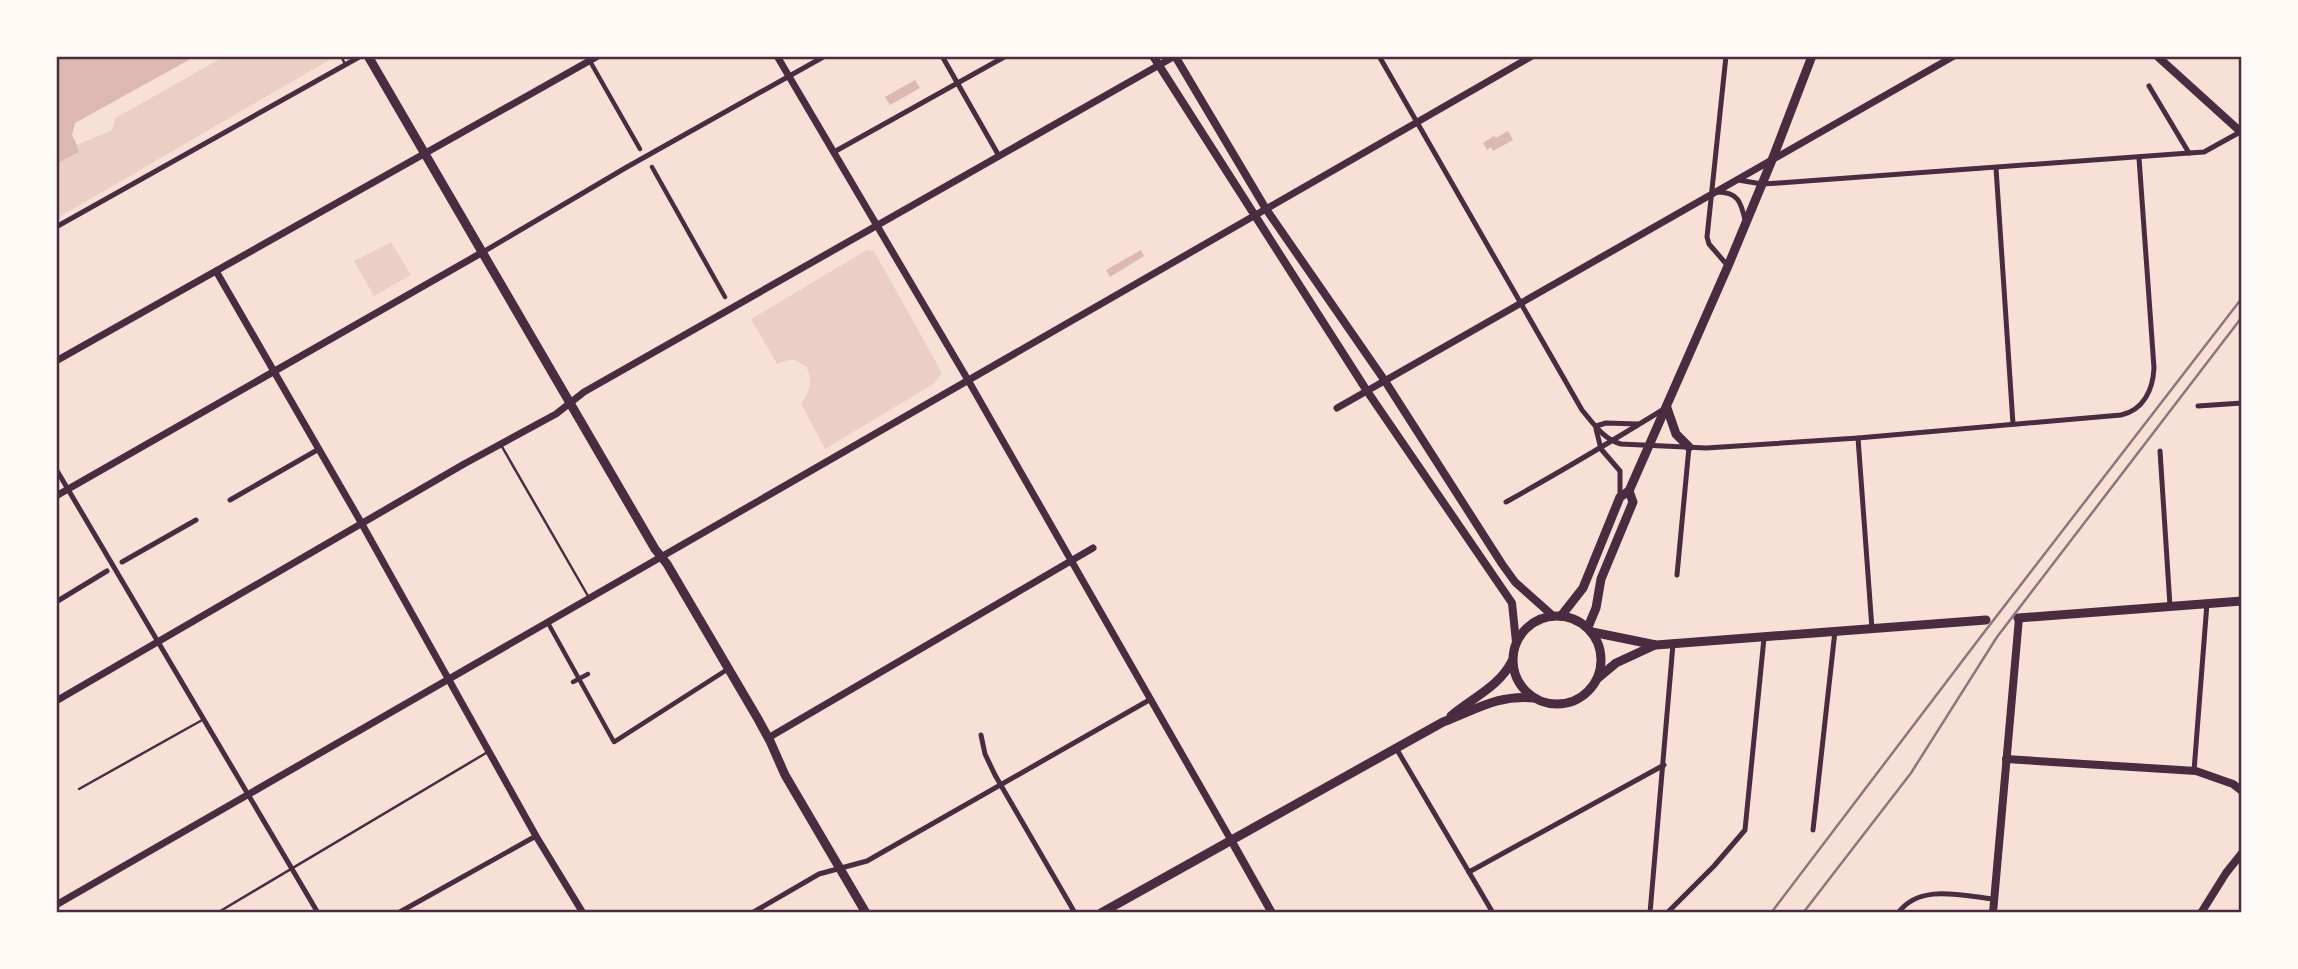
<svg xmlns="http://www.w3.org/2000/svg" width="2298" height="969" font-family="'IBM Plex Sans',sans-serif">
<rect width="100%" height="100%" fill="#f7e1d7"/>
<g fill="#ebcfc5">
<path d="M225,56H336L56,219V148L75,146L112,130L116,118Z"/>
<path d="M391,242L411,275L374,296L354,261Z"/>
<path d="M867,250L874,251L942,373L935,383L825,449L801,403C811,390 813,381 806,366L792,359L777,364L751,319Z"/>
</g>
<g fill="#dcb8b0">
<path d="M56,56H225L116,118L112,130L76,145L79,152L56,164Z"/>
<path d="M915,80L920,88L890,105L885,97Z"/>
<path d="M1508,131L1513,140L1493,151L1491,147L1487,150L1483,143L1494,136L1496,138Z"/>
<path d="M1141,250L1144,256L1110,277L1106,270Z"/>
</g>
<path fill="#f7e1d7" d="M196,56H225L116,118L112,130L77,145L72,135L75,123Z"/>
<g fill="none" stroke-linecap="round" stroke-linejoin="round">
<g stroke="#4a2c40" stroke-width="2.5">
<path d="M341,56L345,64"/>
<path d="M501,445L588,596"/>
<path d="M79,789L204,719"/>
<path d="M217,913L486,753"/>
</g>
<g stroke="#4a2c40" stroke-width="4.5">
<path d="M587,56L640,149"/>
<path d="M652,167L725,297"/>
<path d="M548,623L614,742L728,669"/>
<path d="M573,682L588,674"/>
</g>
<g stroke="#4a2c40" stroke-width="5">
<path d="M942,56L999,156"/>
<path d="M1379,56L1582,410C1593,423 1603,439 1621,444L1706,448L1858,438L2121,415C2144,410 2153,389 2154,368L2139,158"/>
<path d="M1726,56L1707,237L1709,244L1728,266"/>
<path d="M2149,86L2189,153"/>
<path d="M834,152L1006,56"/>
<path d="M1996,168L2013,424"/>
<path d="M1738,180L1762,184L1779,183L2189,153L2204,152L2242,131"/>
<path d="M1717,192C1738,192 1741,202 1745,220"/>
<path d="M56,227L361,56"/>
<path d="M483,252L627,167L825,56"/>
<path d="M2198,406L2242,403"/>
<path d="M1596,426L1606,423L1638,424"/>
<path d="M1596,429L1601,449L1620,471V495"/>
<path d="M1858,438L1872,629"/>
<path d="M2160,451L2170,606"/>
<path d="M56,469L318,913"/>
<path d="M230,500L319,449"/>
<path d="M1506,502C1560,472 1612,441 1664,409"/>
<path d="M122,562L196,520"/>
<path d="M1677,575L1689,447"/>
<path d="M56,602L107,571"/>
<path d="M981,735L985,754L995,775L1075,913"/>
<path d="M1396,748L1493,913"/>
<path d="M2194,771L2207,603"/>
<path d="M1813,830L1835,631"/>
<path d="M1469,872L1664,765"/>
<path d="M398,913L536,836"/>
<path d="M752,913L819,874L867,861L1151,699"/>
<path d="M1650,913L1673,644"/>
<path d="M1667,913L1714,866L1745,830L1764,638"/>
<path d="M1898,913C1920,883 1962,896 1994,899"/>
</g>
<g stroke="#4a2c40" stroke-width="7">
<path d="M777,56L968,380L1231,840"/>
<path d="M216,271L358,517L536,836L583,913"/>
<path d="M56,361L598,56"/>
<path d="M1337,408L1954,56"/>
<path d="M56,496L483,252"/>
<path d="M56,701L464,464L556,414L584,392L1175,56"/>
<path d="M768,738L1093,548"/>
<path d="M56,905L1532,56"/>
</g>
<g stroke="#4a2c40" stroke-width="8">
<path d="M1153,56L1367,391L1512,603L1516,642"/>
<path d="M1175,56L1266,209L1385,381L1502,564L1515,582L1552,615"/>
<path d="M2157,56L2242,133"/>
<path d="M2006,759L2196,771L2233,784L2242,791"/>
<path d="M1231,840L1272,913"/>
<path d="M1993,913L2019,618"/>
<path d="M2201,913L2226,873L2242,853"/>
</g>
<g stroke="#4a2c40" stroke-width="9">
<path d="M368,56L655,549L667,564L758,719L770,741L785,775L866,913"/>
<path d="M1667,408L1676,434L1689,447"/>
<circle cx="1557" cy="660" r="44"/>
<path d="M1561,616L1583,588L1620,497L1629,491L1728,266L1772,160L1812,56"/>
<path d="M2018,618L2242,601"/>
<path d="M1588,627L1596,608L1601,579L1633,502L1629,491"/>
<path d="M1592,632L1656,645L1986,620"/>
<path d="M1598,678L1616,663L1655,645"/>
<path d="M1451,716C1472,698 1499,687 1512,661"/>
<path d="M1101,913L1443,722C1475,710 1499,694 1534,698"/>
</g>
<g stroke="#8f747c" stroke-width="2.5">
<path d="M1771,913L1982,635L2242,298"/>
<path d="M1803,913L1911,773L1997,637L2242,317"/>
</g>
</g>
<rect width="2298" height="969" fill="none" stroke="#fffaf5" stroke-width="116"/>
<rect x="58" y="58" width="2182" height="853" fill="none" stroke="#4a2c40" stroke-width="2.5"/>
</svg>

__________________________________________________

> [ACTIVITY]: In the answer, the data should reappear exactly, with no pictures.

> [SOLUTION FOR THIS EXERCISE]:
<svg xmlns="http://www.w3.org/2000/svg" width="2298" height="969" font-family="'IBM Plex Sans',sans-serif">
<rect width="100%" height="100%" fill="#f7e1d7"/>
<g fill="#ebcfc5">
<path d="M225,56H336L56,219V148L75,146L112,130L116,118Z"/>
<path d="M391,242L411,275L374,296L354,261Z"/>
<path d="M867,250L874,251L942,373L935,383L825,449L801,403C811,390 813,381 806,366L792,359L777,364L751,319Z"/>
</g>
<g fill="#dcb8b0">
<path d="M56,56H225L116,118L112,130L76,145L79,152L56,164Z"/>
<path d="M915,80L920,88L890,105L885,97Z"/>
<path d="M1508,131L1513,140L1493,151L1491,147L1487,150L1483,143L1494,136L1496,138Z"/>
<path d="M1141,250L1144,256L1110,277L1106,270Z"/>
</g>
<path fill="#f7e1d7" d="M196,56H225L116,118L112,130L77,145L72,135L75,123Z"/>
<g fill="none" stroke-linecap="round" stroke-linejoin="round">
<g stroke="#4a2c40" stroke-width="2.5">
<path d="M341,56L345,64"/>
<path d="M501,445L588,596"/>
<path d="M79,789L204,719"/>
<path d="M217,913L486,753"/>
</g>
<g stroke="#4a2c40" stroke-width="4.5">
<path d="M587,56L640,149"/>
<path d="M652,167L725,297"/>
<path d="M548,623L614,742L728,669"/>
<path d="M573,682L588,674"/>
</g>
<g stroke="#4a2c40" stroke-width="5">
<path d="M942,56L999,156"/>
<path d="M1379,56L1582,410C1593,423 1603,439 1621,444L1706,448L1858,438L2121,415C2144,410 2153,389 2154,368L2139,158"/>
<path d="M1726,56L1707,237L1709,244L1728,266"/>
<path d="M2149,86L2189,153"/>
<path d="M834,152L1006,56"/>
<path d="M1996,168L2013,424"/>
<path d="M1738,180L1762,184L1779,183L2189,153L2204,152L2242,131"/>
<path d="M1717,192C1738,192 1741,202 1745,220"/>
<path d="M56,227L361,56"/>
<path d="M483,252L627,167L825,56"/>
<path d="M2198,406L2242,403"/>
<path d="M1596,426L1606,423L1638,424"/>
<path d="M1596,429L1601,449L1620,471V495"/>
<path d="M1858,438L1872,629"/>
<path d="M2160,451L2170,606"/>
<path d="M56,469L318,913"/>
<path d="M230,500L319,449"/>
<path d="M1506,502C1560,472 1612,441 1664,409"/>
<path d="M122,562L196,520"/>
<path d="M1677,575L1689,447"/>
<path d="M56,602L107,571"/>
<path d="M981,735L985,754L995,775L1075,913"/>
<path d="M1396,748L1493,913"/>
<path d="M2194,771L2207,603"/>
<path d="M1813,830L1835,631"/>
<path d="M1469,872L1664,765"/>
<path d="M398,913L536,836"/>
<path d="M752,913L819,874L867,861L1151,699"/>
<path d="M1650,913L1673,644"/>
<path d="M1667,913L1714,866L1745,830L1764,638"/>
<path d="M1898,913C1920,883 1962,896 1994,899"/>
</g>
<g stroke="#4a2c40" stroke-width="7">
<path d="M777,56L968,380L1231,840"/>
<path d="M216,271L358,517L536,836L583,913"/>
<path d="M56,361L598,56"/>
<path d="M1337,408L1954,56"/>
<path d="M56,496L483,252"/>
<path d="M56,701L464,464L556,414L584,392L1175,56"/>
<path d="M768,738L1093,548"/>
<path d="M56,905L1532,56"/>
</g>
<g stroke="#4a2c40" stroke-width="8">
<path d="M1153,56L1367,391L1512,603L1516,642"/>
<path d="M1175,56L1266,209L1385,381L1502,564L1515,582L1552,615"/>
<path d="M2157,56L2242,133"/>
<path d="M2006,759L2196,771L2233,784L2242,791"/>
<path d="M1231,840L1272,913"/>
<path d="M1993,913L2019,618"/>
<path d="M2201,913L2226,873L2242,853"/>
</g>
<g stroke="#4a2c40" stroke-width="9">
<path d="M368,56L655,549L667,564L758,719L770,741L785,775L866,913"/>
<path d="M1667,408L1676,434L1689,447"/>
<circle cx="1557" cy="660" r="44"/>
<path d="M1561,616L1583,588L1620,497L1629,491L1728,266L1772,160L1812,56"/>
<path d="M2018,618L2242,601"/>
<path d="M1588,627L1596,608L1601,579L1633,502L1629,491"/>
<path d="M1592,632L1656,645L1986,620"/>
<path d="M1598,678L1616,663L1655,645"/>
<path d="M1451,716C1472,698 1499,687 1512,661"/>
<path d="M1101,913L1443,722C1475,710 1499,694 1534,698"/>
</g>
<g stroke="#8f747c" stroke-width="2.5">
<path d="M1771,913L1982,635L2242,298"/>
<path d="M1803,913L1911,773L1997,637L2242,317"/>
</g>
</g>
<rect width="2298" height="969" fill="none" stroke="#fffaf5" stroke-width="116"/>
<rect x="58" y="58" width="2182" height="853" fill="none" stroke="#4a2c40" stroke-width="2.5"/>
</svg>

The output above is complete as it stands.